The claimant contends that the proper balancing of the criteria set forth in § 8-40-202(2)(b)(II) compels the conclusion that the claimant was an independent contractor. In support of its argument, the claimant contends that the ALJ, rather than taking into consideration all of the elements, instead based her conclusion on the basis that not all of the elements of the statute established the independent contractor status of the claimant. We disagree.
The ALJ specifically noted that she “balanced” all of the factors enumerated in § 8-40-202(2).
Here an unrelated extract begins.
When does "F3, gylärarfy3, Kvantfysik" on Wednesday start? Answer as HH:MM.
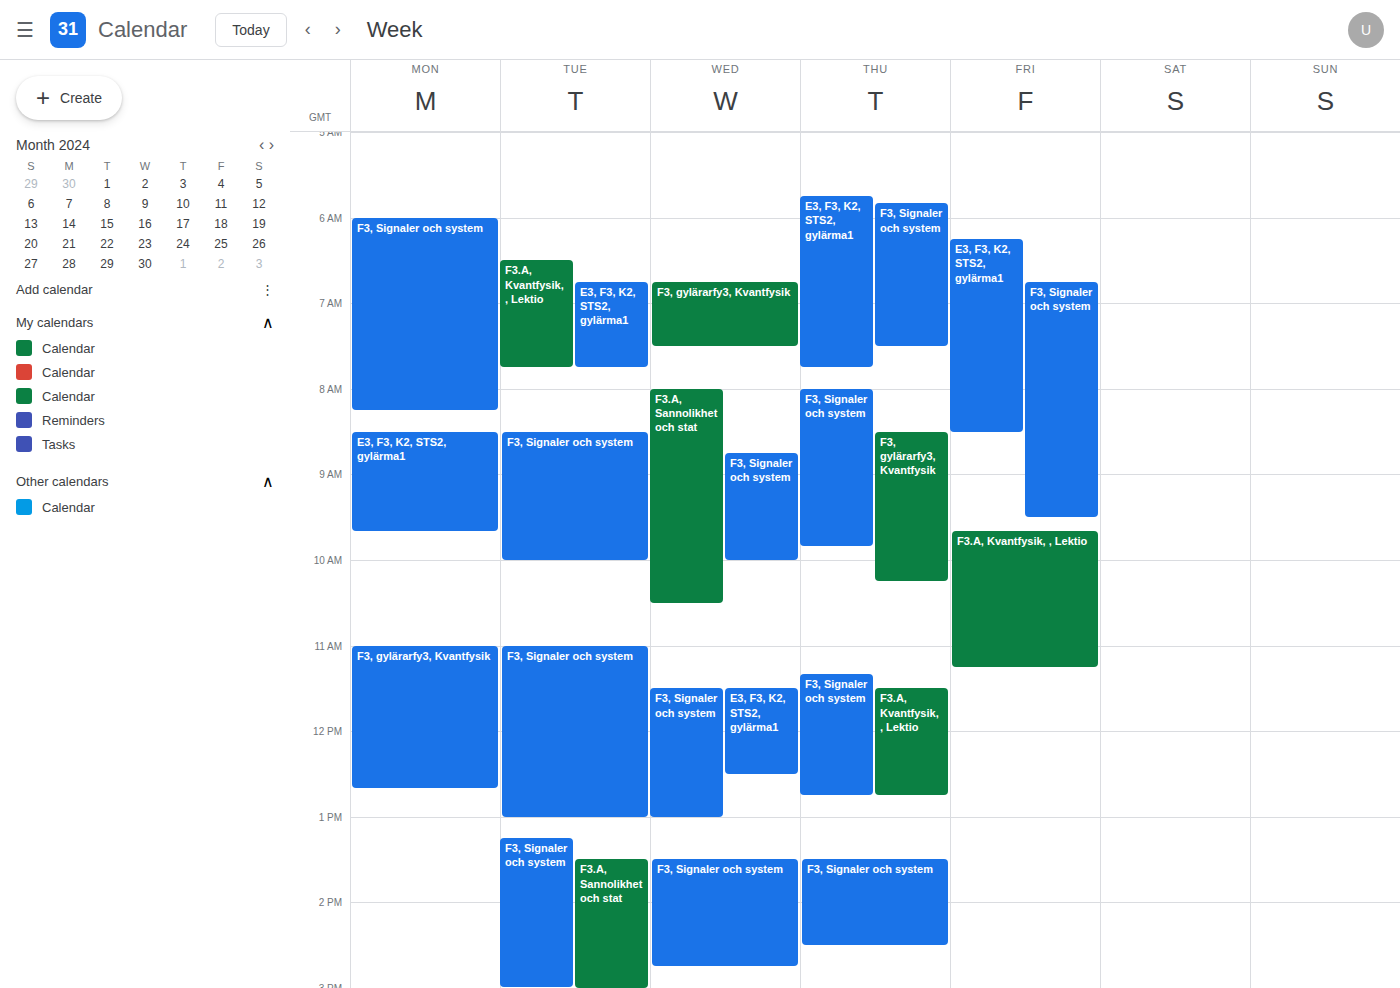
06:45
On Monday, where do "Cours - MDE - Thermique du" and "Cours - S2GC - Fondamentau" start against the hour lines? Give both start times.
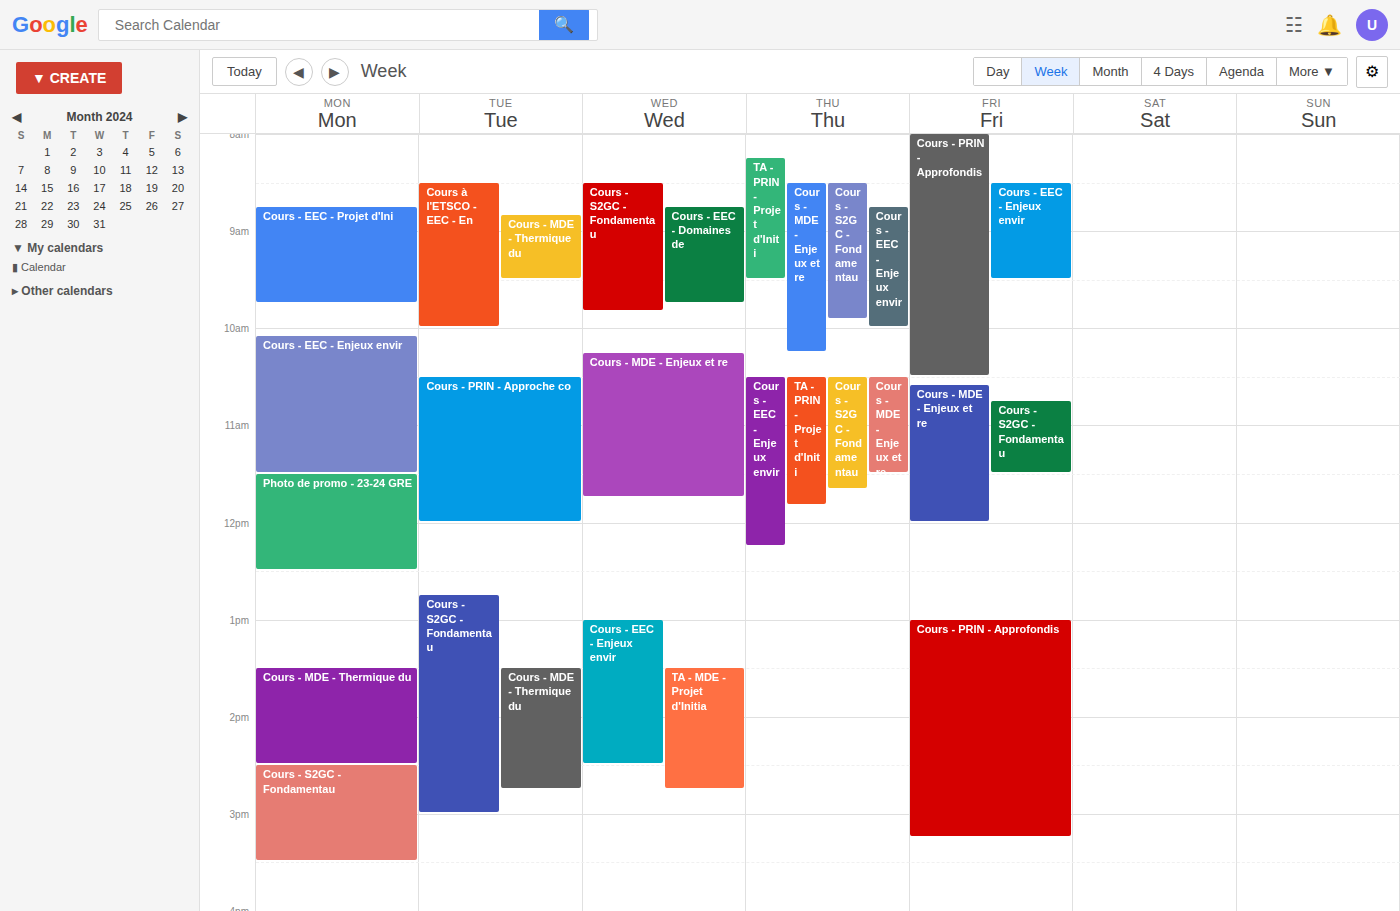
"Cours - MDE - Thermique du": 1:30 PM, halfway between the 1 PM and 2 PM lines. "Cours - S2GC - Fondamentau": 2:30 PM, halfway between the 2 PM and 3 PM lines.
Findings of Fact, Conclusion of Law, and Order at 3, ¶ 9 and at 5, ¶ 7. The ALJ then, as noted above, made specific findings of fact on the criteria set forth in §8-40-202(2)(b)(II). The ALJ considered the relevant factors and entered factual findings supporting her conclusion that, on balance, the claimant was an employee. Again, in the absence of a transcript of the relevant hearing we must presume the pertinent findings of fact are supported by substantial evidence.
We are not at liberty to disturb these findings. The findings also support the ALJ’s conclusion that under the totality of the circumstances, there was an independent contractor status rather than an employment relationship. It was the ALJ’s prerogative to weigh the evidence, and that the ALJ might have reached a contrary conclusion is immaterial on review. Mountain Meadows Nursing Center v. Industrial Claim Appeals Office, 990 P.2d 1090 (Colo.App. 1999).
IT IS THEREFORE ORDERED that the ALJ’s order issued October 30, 2007 is affirmed.
Page 4
INDUSTRIAL CLAIM APPEALS PANEL
_______________________ John D. Baird
_______________________ Thomas Schrant
ANTOINETTE DONAHUE, BOULDER, CO, (Claimant).
DANLEY INVESTIGATIONS, HIGHLANDS RANCH, CO, (Employer).
JOHN TAUSSIG ESQ., BOULDER, CO, (For Claimant).
NEVIN A SEEGER PC, DENVER, CO, (For Respondents).
M C WILLIAMS AND ASSOCIATES LLC, DENVER, CO, (Other Party).